■ SELECTED PASSAGE:
========================================

|---|---|---|
| Simple callback | results: list[AgentExecutorResponse] |
The aggregation logic depends only on the agent responses. No workflow-level state is needed. |
| Context-aware callback | results: list[AgentExecutorResponse], ctx: WorkflowContext |
The aggregation logic requires access to workflow metadata, configuration values, or shared state stored in the WorkflowContext.
|
The return type is unconstrained (Any). Users are encouraged to annotate a concrete return type for downstream type safety.
Data Structures
AgentExecutorResponse
Each element in the results list is an AgentExecutorResponse object with the following fields:
| Field | Type | Description |
|---|---|---|
.executor_id |
str |
A unique string identifying the agent executor that produced this response. Useful for labeling, filtering, or routing logic within the aggregator. |
.agent_response |
AgentResponse |
The structured response returned by the agent. Contains the primary output (accessible via .text) as well as any additional metadata the agent attached.
|
.full_conversation |
list[Message] |
The complete ordered list of messages exchanged between the workflow engine and the agent during this execution. Includes both system/user prompts and agent replies. |
Field Access Patterns
# Accessing individual response fields
for r in results:
executor_name: str = r.executor_id
output_text: str = r.agent_response.text
messages: list[Message] = r.full_conversation
Implementation Examples
Basic Labeled Summary
Concatenates each agent's output into a labeled, newline-separated summary string:
async def custom_aggregator(results: list[AgentExecutorResponse]) -> str:
summary_parts = []
for r in results:
agent_name = r.executor_id
response_text = r.agent_response.text
summary_parts.append(f"[{agent_name}]: {response_text}")
return "\n\n".join(summary_parts)

========================================

■ DATA UNDER STUDY:
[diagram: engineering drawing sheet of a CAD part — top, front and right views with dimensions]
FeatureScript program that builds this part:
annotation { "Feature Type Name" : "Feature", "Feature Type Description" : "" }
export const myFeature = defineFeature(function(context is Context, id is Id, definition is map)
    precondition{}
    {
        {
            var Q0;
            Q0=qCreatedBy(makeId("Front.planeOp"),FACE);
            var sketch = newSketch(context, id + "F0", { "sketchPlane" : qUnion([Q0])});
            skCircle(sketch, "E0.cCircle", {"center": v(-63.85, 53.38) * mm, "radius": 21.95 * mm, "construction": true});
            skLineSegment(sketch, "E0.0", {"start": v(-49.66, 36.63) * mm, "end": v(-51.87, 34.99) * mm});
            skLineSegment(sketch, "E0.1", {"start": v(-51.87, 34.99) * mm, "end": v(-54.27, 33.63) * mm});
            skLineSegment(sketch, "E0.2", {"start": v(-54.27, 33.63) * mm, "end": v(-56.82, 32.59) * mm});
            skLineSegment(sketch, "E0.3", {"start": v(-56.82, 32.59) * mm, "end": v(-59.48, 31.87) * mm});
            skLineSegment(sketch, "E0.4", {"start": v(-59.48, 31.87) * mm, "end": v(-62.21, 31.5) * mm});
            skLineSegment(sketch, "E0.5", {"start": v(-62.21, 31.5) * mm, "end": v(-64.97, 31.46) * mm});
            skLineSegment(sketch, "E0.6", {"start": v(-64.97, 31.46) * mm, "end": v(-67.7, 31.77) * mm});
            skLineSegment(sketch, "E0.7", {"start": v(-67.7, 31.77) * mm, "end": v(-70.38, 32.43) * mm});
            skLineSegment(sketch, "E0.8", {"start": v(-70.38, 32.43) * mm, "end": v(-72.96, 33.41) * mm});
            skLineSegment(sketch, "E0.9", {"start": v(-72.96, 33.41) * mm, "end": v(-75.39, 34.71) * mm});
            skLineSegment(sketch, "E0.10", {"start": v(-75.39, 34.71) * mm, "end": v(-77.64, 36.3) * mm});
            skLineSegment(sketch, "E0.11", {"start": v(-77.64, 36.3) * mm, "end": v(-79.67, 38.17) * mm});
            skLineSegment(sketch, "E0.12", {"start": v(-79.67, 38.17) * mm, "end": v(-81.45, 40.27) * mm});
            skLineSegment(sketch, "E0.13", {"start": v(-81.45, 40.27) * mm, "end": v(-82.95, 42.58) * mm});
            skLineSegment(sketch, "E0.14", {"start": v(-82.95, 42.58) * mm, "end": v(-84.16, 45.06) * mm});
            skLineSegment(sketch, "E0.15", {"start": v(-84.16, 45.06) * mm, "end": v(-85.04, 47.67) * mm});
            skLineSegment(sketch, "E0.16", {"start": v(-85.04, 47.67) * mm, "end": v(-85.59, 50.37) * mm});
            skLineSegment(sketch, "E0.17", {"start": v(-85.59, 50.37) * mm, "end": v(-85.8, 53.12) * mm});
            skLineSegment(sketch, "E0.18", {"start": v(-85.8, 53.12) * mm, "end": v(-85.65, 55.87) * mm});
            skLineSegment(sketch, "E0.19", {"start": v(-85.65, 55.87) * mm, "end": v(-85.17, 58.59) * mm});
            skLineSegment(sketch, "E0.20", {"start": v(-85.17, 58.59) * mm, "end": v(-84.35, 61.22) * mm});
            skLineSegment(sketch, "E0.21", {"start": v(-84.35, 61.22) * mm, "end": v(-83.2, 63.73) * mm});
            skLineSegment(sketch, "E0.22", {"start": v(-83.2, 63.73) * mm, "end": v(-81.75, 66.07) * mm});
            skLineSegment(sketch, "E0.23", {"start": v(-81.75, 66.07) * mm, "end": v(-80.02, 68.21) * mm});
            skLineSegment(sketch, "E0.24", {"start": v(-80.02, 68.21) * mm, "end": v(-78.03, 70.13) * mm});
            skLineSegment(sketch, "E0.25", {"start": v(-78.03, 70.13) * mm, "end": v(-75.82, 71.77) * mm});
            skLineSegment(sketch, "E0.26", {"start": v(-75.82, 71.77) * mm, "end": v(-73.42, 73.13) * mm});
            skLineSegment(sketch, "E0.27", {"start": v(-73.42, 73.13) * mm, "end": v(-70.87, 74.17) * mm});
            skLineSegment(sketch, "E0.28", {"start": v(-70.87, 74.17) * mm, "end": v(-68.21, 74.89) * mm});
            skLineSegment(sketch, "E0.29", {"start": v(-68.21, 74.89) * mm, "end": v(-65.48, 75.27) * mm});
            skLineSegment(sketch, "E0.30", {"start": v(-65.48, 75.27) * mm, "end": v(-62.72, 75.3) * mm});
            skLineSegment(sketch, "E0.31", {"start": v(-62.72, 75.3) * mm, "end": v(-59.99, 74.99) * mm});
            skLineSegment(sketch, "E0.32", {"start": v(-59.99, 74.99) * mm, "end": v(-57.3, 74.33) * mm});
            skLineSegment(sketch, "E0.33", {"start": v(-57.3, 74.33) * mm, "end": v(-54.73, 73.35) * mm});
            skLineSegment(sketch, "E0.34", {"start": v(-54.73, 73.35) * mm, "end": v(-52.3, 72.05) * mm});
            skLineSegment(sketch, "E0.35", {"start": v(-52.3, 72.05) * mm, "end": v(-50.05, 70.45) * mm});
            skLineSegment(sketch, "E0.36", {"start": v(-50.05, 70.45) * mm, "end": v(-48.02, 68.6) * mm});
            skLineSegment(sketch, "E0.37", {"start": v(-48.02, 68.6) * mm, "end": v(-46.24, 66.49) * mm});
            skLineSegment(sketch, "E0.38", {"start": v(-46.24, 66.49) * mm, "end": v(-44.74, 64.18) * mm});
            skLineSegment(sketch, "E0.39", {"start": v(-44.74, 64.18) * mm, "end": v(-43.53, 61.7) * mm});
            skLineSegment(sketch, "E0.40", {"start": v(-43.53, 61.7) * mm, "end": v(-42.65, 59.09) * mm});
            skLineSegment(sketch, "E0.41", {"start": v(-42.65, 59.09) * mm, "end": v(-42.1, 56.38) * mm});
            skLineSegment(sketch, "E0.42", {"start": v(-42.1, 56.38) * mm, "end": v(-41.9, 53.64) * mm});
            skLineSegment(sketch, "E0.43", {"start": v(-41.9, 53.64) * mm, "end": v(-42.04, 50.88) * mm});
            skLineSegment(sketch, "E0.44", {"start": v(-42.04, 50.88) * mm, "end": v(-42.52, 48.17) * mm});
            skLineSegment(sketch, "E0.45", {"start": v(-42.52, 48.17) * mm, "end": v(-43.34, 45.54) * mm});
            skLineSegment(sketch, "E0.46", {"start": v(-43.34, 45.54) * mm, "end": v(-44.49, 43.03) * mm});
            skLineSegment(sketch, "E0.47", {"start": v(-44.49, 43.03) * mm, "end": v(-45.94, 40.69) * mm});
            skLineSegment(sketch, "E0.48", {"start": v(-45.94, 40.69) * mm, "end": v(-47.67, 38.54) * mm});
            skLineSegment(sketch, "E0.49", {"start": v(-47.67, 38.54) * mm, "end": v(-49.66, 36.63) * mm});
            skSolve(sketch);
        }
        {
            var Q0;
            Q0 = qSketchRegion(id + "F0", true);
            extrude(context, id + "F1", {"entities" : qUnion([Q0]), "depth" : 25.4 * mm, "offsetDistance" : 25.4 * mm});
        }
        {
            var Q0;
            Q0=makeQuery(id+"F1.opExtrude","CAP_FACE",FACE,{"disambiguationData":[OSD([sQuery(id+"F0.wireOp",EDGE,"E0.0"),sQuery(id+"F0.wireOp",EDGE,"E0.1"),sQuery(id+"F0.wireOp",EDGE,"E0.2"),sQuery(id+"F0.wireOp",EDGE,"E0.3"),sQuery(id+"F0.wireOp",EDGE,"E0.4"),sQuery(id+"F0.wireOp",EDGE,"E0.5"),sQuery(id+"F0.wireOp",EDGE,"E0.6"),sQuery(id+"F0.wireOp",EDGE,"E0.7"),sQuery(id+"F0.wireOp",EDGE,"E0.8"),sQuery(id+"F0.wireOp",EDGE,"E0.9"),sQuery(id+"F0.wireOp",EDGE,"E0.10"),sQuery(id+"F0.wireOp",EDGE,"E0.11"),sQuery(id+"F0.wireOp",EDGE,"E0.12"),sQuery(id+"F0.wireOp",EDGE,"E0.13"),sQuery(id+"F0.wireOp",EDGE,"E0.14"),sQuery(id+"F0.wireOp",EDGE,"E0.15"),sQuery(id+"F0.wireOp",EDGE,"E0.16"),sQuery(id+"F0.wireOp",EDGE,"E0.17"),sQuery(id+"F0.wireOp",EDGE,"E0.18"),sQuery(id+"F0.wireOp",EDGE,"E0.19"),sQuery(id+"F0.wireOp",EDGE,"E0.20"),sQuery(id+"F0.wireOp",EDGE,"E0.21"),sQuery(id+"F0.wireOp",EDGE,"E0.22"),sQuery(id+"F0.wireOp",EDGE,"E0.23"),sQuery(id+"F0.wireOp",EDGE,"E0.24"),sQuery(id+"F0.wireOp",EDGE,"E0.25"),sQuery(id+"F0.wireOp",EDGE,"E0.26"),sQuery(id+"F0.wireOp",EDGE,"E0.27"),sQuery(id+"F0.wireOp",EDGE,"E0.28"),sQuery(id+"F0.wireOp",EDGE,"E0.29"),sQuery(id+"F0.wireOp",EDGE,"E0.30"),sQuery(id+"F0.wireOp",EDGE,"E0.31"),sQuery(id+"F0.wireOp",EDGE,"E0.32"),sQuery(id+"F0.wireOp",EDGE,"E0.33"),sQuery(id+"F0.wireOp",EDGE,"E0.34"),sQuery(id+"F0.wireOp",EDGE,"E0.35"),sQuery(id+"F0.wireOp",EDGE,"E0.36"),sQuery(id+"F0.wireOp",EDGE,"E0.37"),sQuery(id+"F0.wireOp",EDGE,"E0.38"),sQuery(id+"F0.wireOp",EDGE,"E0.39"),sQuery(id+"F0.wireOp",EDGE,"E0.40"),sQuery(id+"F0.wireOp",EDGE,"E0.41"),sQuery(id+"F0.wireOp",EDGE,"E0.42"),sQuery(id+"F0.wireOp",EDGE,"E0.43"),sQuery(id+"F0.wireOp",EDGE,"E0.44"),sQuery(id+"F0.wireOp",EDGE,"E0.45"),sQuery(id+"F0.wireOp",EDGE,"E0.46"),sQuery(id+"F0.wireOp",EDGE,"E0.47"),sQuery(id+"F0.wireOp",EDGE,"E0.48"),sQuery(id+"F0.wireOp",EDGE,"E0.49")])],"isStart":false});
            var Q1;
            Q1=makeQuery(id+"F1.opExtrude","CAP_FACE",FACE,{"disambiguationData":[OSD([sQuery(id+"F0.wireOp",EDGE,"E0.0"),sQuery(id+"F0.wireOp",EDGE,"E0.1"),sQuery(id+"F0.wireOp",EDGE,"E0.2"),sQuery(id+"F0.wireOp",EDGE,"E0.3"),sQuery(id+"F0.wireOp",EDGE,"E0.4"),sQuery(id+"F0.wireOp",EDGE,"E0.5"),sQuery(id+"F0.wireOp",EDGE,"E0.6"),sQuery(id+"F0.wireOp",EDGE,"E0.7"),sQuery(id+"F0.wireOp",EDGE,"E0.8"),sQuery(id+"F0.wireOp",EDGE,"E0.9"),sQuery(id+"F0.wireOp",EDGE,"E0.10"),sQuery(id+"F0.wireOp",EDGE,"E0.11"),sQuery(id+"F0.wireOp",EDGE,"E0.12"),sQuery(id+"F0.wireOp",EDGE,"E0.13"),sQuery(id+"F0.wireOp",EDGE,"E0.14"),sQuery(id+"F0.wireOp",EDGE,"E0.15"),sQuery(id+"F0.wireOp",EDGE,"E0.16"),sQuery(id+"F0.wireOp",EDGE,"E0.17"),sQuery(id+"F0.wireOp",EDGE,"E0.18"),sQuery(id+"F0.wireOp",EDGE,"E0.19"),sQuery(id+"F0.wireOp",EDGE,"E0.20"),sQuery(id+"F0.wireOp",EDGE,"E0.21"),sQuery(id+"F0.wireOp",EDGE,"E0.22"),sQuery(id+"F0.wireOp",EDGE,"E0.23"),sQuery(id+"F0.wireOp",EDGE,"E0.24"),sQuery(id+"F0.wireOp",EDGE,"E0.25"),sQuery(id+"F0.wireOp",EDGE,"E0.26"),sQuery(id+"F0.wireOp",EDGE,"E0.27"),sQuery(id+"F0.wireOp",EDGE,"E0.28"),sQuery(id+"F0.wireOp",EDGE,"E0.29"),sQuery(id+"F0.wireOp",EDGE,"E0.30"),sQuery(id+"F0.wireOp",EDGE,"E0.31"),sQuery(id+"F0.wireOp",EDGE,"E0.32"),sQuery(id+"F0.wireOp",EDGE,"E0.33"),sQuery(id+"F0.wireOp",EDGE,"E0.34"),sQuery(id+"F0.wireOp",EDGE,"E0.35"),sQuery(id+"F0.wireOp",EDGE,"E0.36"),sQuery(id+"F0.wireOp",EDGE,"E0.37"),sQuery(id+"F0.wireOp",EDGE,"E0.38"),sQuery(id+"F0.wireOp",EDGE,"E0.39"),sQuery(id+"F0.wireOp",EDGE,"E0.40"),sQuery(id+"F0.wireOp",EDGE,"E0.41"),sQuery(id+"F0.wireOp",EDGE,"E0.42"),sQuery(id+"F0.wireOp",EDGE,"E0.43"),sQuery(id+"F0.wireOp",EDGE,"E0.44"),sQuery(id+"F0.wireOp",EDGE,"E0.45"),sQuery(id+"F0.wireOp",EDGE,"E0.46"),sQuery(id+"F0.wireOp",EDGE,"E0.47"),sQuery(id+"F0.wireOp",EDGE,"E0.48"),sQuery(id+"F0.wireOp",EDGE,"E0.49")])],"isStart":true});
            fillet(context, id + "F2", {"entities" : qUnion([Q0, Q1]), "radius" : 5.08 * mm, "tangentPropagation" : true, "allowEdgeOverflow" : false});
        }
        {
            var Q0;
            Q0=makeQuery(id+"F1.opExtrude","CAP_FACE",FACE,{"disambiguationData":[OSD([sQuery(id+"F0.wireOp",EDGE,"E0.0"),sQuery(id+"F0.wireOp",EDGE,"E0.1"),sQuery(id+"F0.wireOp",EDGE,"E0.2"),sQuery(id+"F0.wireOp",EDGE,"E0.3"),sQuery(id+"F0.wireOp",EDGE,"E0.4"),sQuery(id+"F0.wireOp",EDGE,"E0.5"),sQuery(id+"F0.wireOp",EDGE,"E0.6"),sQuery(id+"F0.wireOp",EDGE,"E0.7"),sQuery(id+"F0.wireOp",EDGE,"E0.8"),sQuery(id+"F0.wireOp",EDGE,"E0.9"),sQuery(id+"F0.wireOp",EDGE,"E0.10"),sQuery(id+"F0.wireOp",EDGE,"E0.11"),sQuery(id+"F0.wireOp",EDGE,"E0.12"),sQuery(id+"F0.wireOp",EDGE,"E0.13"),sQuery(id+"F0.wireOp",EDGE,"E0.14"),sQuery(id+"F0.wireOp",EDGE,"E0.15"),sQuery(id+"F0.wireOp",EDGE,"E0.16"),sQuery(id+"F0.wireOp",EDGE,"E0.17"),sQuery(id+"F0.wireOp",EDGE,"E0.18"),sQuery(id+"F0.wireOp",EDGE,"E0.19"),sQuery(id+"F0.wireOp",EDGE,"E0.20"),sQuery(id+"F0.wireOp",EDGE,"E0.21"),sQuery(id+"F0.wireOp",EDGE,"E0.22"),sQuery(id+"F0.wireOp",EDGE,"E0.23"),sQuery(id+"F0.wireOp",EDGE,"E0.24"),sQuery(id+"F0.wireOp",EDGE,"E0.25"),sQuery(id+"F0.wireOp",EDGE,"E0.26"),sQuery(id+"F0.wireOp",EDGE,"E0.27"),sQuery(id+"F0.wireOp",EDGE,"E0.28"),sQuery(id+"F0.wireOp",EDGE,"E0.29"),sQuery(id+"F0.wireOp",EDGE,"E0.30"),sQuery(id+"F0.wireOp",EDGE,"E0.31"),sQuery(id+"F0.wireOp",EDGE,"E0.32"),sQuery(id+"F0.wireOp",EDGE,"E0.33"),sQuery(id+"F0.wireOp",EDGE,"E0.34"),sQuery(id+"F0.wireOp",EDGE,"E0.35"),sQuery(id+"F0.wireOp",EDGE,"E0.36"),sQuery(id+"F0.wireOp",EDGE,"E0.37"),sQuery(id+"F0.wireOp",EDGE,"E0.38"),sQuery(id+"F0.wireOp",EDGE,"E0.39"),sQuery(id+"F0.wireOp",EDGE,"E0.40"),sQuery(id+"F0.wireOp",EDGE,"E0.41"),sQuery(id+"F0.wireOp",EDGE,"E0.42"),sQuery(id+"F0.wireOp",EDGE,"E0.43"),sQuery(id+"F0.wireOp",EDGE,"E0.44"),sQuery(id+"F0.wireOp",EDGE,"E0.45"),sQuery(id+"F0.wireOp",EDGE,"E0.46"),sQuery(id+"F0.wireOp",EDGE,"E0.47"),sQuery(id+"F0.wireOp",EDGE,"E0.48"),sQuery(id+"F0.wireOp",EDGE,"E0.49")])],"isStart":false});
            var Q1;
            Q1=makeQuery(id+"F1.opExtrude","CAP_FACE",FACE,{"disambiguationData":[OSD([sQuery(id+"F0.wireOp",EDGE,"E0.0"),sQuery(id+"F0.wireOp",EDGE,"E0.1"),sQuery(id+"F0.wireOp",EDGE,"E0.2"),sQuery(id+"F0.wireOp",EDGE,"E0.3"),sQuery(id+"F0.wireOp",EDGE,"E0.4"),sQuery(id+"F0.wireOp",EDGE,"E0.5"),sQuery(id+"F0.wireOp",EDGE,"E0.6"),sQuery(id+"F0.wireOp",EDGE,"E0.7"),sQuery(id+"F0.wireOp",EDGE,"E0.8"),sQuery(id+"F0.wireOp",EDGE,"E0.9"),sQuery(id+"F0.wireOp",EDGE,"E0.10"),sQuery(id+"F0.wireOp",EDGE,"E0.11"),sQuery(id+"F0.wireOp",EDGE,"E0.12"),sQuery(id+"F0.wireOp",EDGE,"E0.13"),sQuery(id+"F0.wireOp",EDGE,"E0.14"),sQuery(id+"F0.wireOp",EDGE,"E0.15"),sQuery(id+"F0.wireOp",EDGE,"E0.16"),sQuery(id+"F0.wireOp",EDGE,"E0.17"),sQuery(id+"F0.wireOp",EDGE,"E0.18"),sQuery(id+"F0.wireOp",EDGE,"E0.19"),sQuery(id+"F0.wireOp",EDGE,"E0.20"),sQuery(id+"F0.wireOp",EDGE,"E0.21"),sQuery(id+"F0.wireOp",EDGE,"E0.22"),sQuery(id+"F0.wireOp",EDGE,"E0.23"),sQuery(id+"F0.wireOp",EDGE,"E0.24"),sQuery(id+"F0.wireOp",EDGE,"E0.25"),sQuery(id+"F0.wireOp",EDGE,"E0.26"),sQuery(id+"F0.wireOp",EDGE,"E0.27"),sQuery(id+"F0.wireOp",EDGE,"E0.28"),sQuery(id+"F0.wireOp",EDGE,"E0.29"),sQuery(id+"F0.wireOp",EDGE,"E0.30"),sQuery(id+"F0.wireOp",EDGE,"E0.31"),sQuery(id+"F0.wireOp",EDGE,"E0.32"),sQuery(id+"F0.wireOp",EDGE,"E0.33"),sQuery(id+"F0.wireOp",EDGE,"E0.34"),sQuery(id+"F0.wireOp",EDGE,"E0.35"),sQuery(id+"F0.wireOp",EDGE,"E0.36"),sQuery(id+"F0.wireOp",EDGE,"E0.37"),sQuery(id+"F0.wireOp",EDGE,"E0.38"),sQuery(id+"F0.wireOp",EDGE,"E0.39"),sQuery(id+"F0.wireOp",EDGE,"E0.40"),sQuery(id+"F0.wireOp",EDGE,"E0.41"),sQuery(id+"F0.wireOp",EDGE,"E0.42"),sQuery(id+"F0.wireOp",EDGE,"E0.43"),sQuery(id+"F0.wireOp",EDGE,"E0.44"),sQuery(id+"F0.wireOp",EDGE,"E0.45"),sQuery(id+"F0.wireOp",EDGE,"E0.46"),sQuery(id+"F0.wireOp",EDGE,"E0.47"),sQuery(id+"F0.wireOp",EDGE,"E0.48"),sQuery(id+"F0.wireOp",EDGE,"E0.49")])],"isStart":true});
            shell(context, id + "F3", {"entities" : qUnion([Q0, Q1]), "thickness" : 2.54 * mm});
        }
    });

========================================

Write out the passage on aggregator callbacks word for word, between "Data Structures" and "the agent attached.", inclusive. The records were taken from a different source than the text.

■ OUTPUT FOR THIS TASK:
Data Structures
AgentExecutorResponse
Each element in the results list is an AgentExecutorResponse object with the following fields:
| Field | Type | Description |
|---|---|---|
.executor_id |
str |
A unique string identifying the agent executor that produced this response. Useful for labeling, filtering, or routing logic within the aggregator. |
.agent_response |
AgentResponse |
The structured response returned by the agent. Contains the primary output (accessible via .text) as well as any additional metadata the agent attached.